“Va salvata la Natuzzi con i suoi 2 mila posti di lavoro. La Regione Puglia torni indietro con la sua impostazione di bloccare l’accordo di sviluppo con il ministero dello Sviluppo economico per i 38 milioni di euro che servivano al rilancio degli stabilimenti pugliesi”. A dirlo è il segretario generale Cgil Puglia Pino Gesmundo: “La soluzione per tenere dentro tutti i lavoratori c’è ed è quella dell’assunzione diretta delle attività a Ginosa. Chiediamo quindi alla Regione Puglia di riconvocare il tavolo per proseguire negli investimenti”.
Per la Cgil pugliese “è inaccettabile l’abbandono del piano industriale. Pertanto siamo convinti che la soluzione a questa vertenza, oltre a essere quella del confronto con tutti i soggetti interessati, in primis la Regione Puglia, debba prevedere investimenti sulle linee produttive e sull’avvio dello stabilimento di Ginosa. Decisione già assunta e che l’azienda deve rispettare anche per garantire prospettive alle produzioni italiane”.
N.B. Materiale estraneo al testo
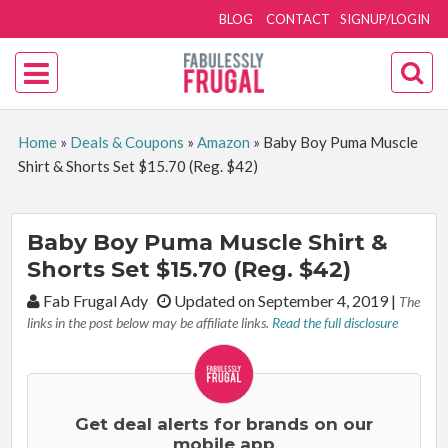
BLOG
CONTACT
SIGNUP/LOGIN
Home
»
Deals & Coupons
»
Amazon
»
Baby Boy Puma Muscle
Shirt & Shorts Set $15.70 (Reg. $42)
Baby Boy Puma Muscle Shirt &
Shorts Set $15.70 (Reg. $42)
By:
Fab Frugal Ady
Updated on September 4, 2019
|
The
links in the post below may be affiliate links.
Read the full disclosure
Get deal alerts for brands on our
mobile app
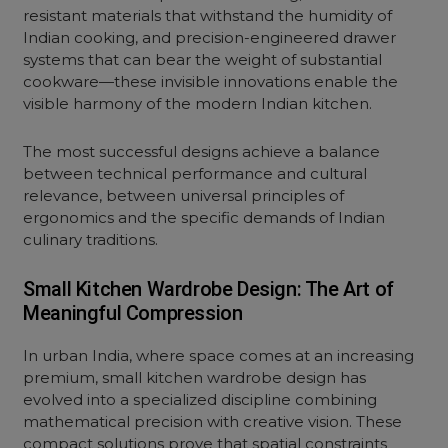
resistant materials that withstand the humidity of
Indian cooking, and precision-engineered drawer
systems that can bear the weight of substantial
cookware—these invisible innovations enable the
visible harmony of the modern Indian kitchen.
The most successful designs achieve a balance
between technical performance and cultural
relevance, between universal principles of
ergonomics and the specific demands of Indian
culinary traditions.
Small Kitchen Wardrobe Design: The Art of
Meaningful Compression
In urban India, where space comes at an increasing
premium,
small kitchen
wardrobe design has
evolved into a specialized discipline combining
mathematical precision with creative vision. These
compact solutions prove that spatial constraints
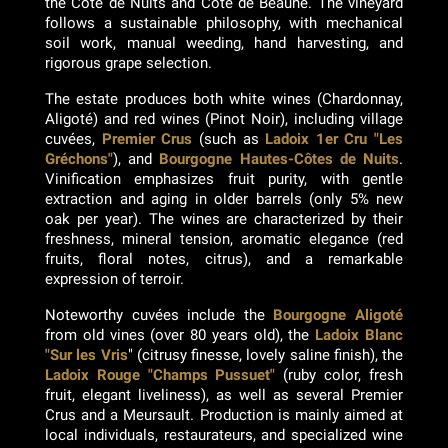
the Côte de Nuits and Côte de Beaune. The vineyard
follows a sustainable philosophy, with mechanical
soil work, manual weeding, hand harvesting, and
rigorous grape selection.
The estate produces both white wines (Chardonnay,
Aligoté) and red wines (Pinot Noir), including village
cuvées,
Premier Crus
(such as
Ladoix 1er Cru "Les
Gréchons"
), and
Bourgogne Hautes-Côtes de Nuits
.
Vinification emphasizes fruit purity, with gentle
extraction and aging in older barrels (only 5% new
oak per year). The wines are characterized by their
freshness, mineral tension, aromatic elegance (red
fruits, floral notes, citrus), and a remarkable
expression of terroir.
Noteworthy cuvées include the
Bourgogne Aligoté
from old vines (over 80 years old), the
Ladoix Blanc
"Sur les Vris
" (citrusy finesse, lovely saline finish), the
Ladoix Rouge "Champs Pussuet"
(ruby color, fresh
fruit, elegant liveliness), as well as several Premier
Crus and a Meursault. Production is mainly aimed at
local individuals, restaurateurs, and specialized wine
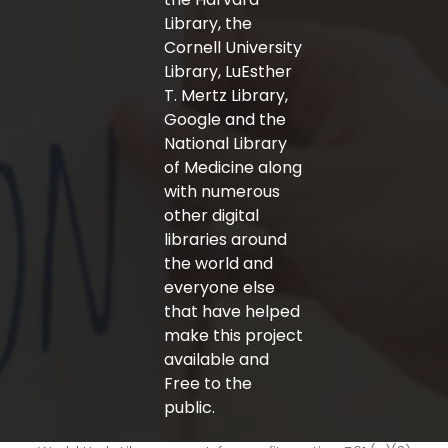
Library, the
Cornell University
Library, LuEsther
T. Mertz Library,
Google and the
National Library
of Medicine along
with numerous
other digital
libraries around
the world and
everyone else
that have helped
make this project
available and
Free to the
public.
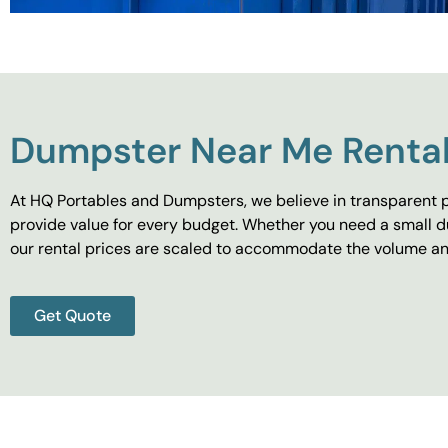
Dumpster Near Me Rental
At HQ Portables and Dumpsters, we believe in transparent p
provide value for every budget. Whether you need a small d
our rental prices are scaled to accommodate the volume and
Get Quote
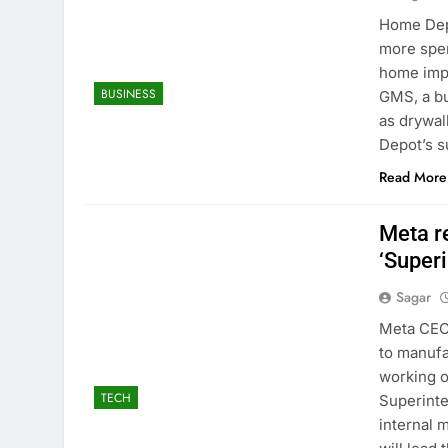
Home Depo
more spen
home impr
BUSINESS
GMS, a bu
as drywal
Depot’s s
Read More
Meta re
‘Superi
Sagar
Meta CEO 
to manufa
working o
TECH
Superint
internal 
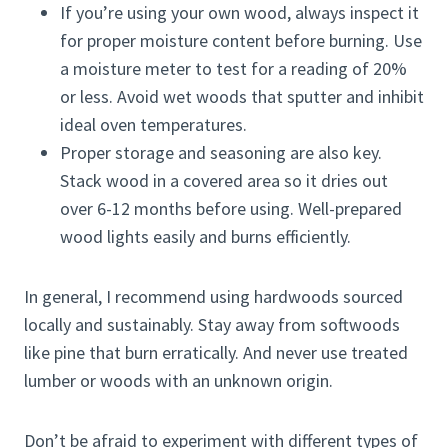
If you’re using your own wood, always inspect it
for proper moisture content before burning. Use
a moisture meter to test for a reading of 20%
or less. Avoid wet woods that sputter and inhibit
ideal oven temperatures.
Proper storage and seasoning are also key.
Stack wood in a covered area so it dries out
over 6-12 months before using. Well-prepared
wood lights easily and burns efficiently.
In general, I recommend using hardwoods sourced
locally and sustainably. Stay away from softwoods
like pine that burn erratically. And never use treated
lumber or woods with an unknown origin.
Don’t be afraid to experiment with different types of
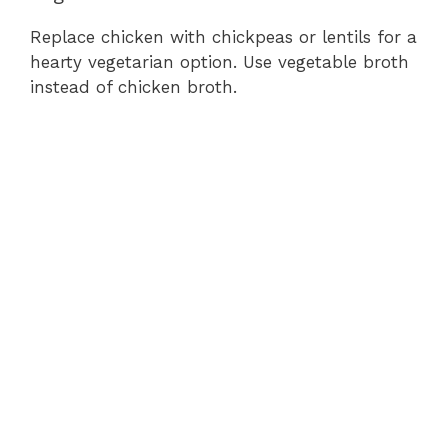
Replace chicken with chickpeas or lentils for a
hearty vegetarian option. Use vegetable broth
instead of chicken broth.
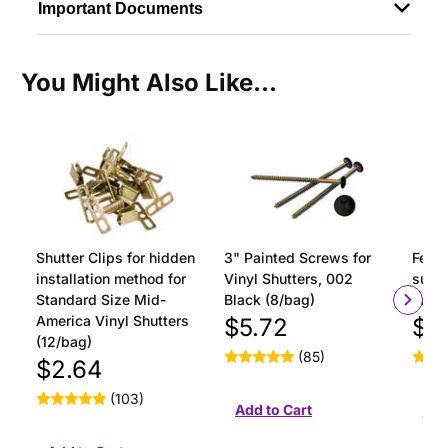
Important Documents
You Might Also Like...
Shutter Clips for hidden
3" Painted Screws for
Ferru
installation method for
Vinyl Shutters, 002
surfa
Standard Size Mid-
Black (8/bag)
insta
America Vinyl Shutters
$5.72
$1
(12/bag)
(85)
$2.64
(103)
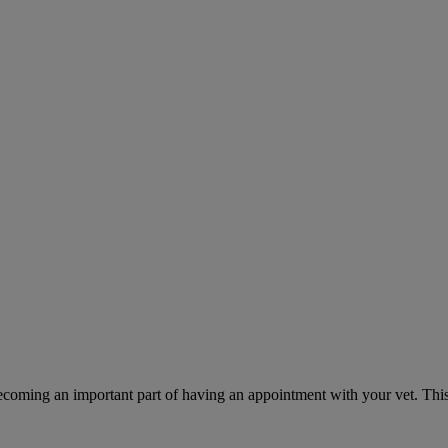
ecoming an important part of having an appointment with your vet. This 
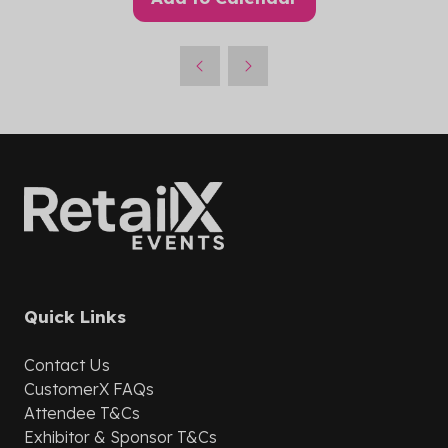
Quick Links
Contact Us
CustomerX
FAQs
Attendee T&Cs
Exhibitor & Sponsor T&Cs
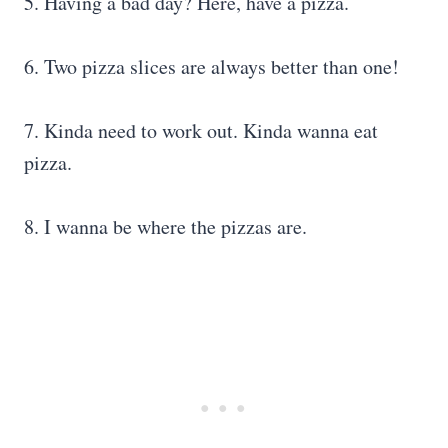
5. Having a bad day? Here, have a pizza.
6. Two pizza slices are always better than one!
7. Kinda need to work out. Kinda wanna eat
pizza.
8. I wanna be where the pizzas are.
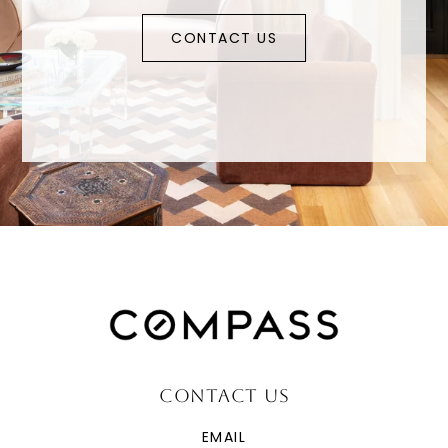
CONTACT US
CONTACT US
EMAIL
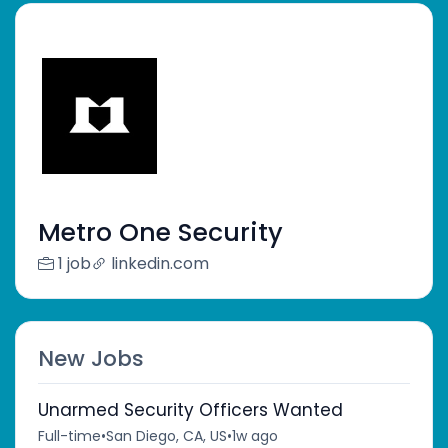
Metro One Security
1 job
linkedin.com
New Jobs
Unarmed Security Officers Wanted
Full-time
•
San Diego, CA, US
•
1w ago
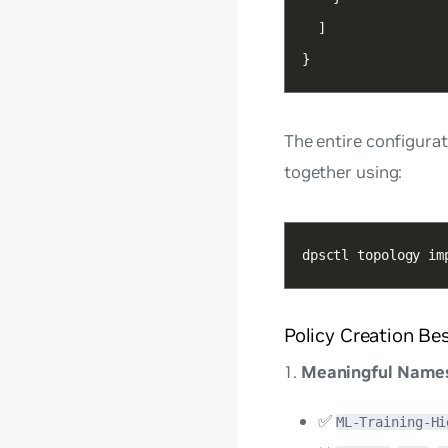
}
The entire configurati
together using:
dpsctl topology im
Policy Creation Be
Meaningful Name
✅
ML-Training-Hi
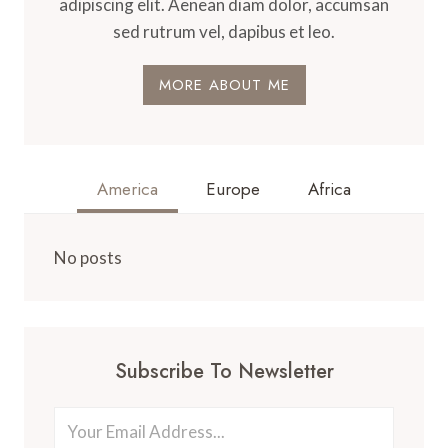
adipiscing elit. Aenean diam dolor, accumsan
sed rutrum vel, dapibus et leo.
MORE ABOUT ME
America
Europe
Africa
No posts
Subscribe To Newsletter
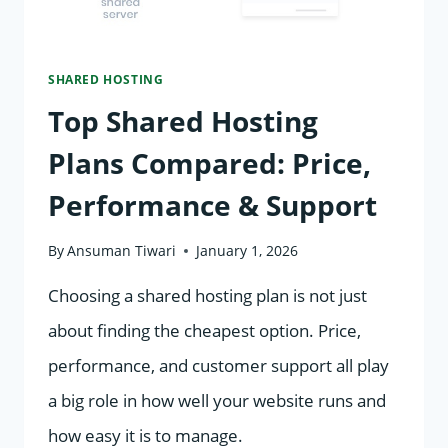
SHARED HOSTING
Top Shared Hosting
Plans Compared: Price,
Performance & Support
By
Ansuman Tiwari
January 1, 2026
Choosing a shared hosting plan is not just
about finding the cheapest option. Price,
performance, and customer support all play
a big role in how well your website runs and
how easy it is to manage.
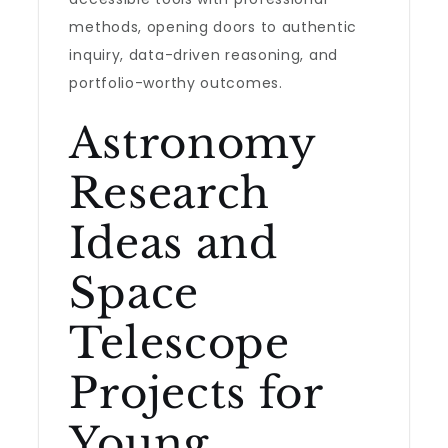
methods, opening doors to authentic
inquiry, data-driven reasoning, and
portfolio-worthy outcomes.
Astronomy
Research
Ideas and
Space
Telescope
Projects for
Young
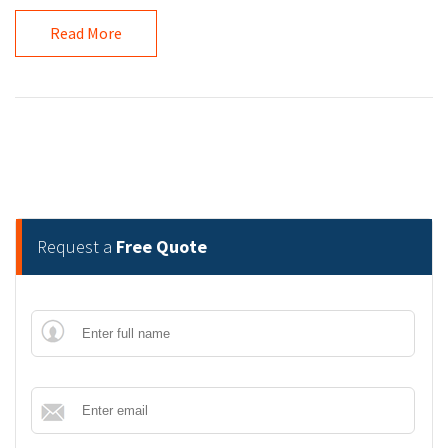
Read More
Request a
Free Quote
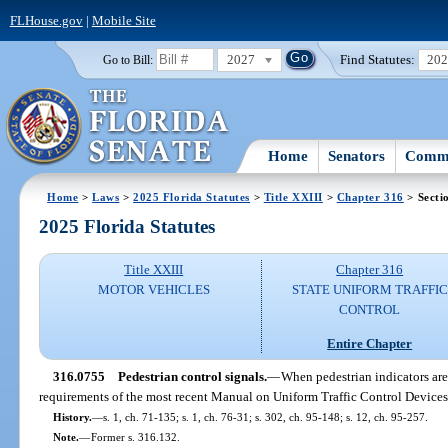
FLHouse.gov
|
Mobile Site
2027
Find Statutes:
20
Go to Bill:
Home
Senators
Commi
Home
>
Laws
>
2025 Florida Statutes
>
Title XXIII
>
Chapter 316
> Secti
2025 Florida Statutes
Title XXIII
Chapter 316
MOTOR VEHICLES
STATE UNIFORM TRAFFIC
CONTROL
Entire Chapter
316.0755
Pedestrian control signals.
—
When pedestrian indicators are
requirements of the most recent Manual on Uniform Traffic Control Devices
History.
—
s. 1, ch. 71-135; s. 1, ch. 76-31; s. 302, ch. 95-148; s. 12, ch. 95-257.
Note.
—
Former s. 316.132.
“Natuzzi ha utilizzato troppe risorse pubbliche per potersi sfilare da questa vicenda e la Regione Puglia non può sfuggire alla responsabilità di tenere le aziende sul territorio” ribadisce Silvano Penna, segretario generale Fillea Cgil Puglia: “Non faremo un passo indietro, e se queste rivendicazioni non troveranno risposte immediate nella convocazione di un tavolo istituzionale attiveremo iniziative che riguarderanno non solo i lavoratori della Natuzzi, ma quelli di tutti i settori produttivi pugliesi, per denunciare una situazione che sta determinando squilibri sul piano economico, oltre a disoccupazione, povertà e miseria in una regione già provata dalla crisi”.
Confederazione e categoria proseguiranno con coerenza e responsabilità la battaglia a difesa del lavoro e della sua dignità, contro le diseguaglianze e per l'affermazione dei diritti, a partire dalle rivendicazioni a salvaguardia dell'occupazione e del rilancio della Natuzzi. Riprenderà fra qualche settimana il difficile confronto con Natuzzi presso la Cabina di regia a Roma, al ministero dello Sviluppo economico. Nell'ultimo incontro, quello dello scorso 27 giugno, l’azienda ha annunciato l'impossibilità di sostenere il piano industriale e gli investimenti e, facendo marcia indietro di dieci anni, ha messo in discussione circa 2 mila posti di lavoro.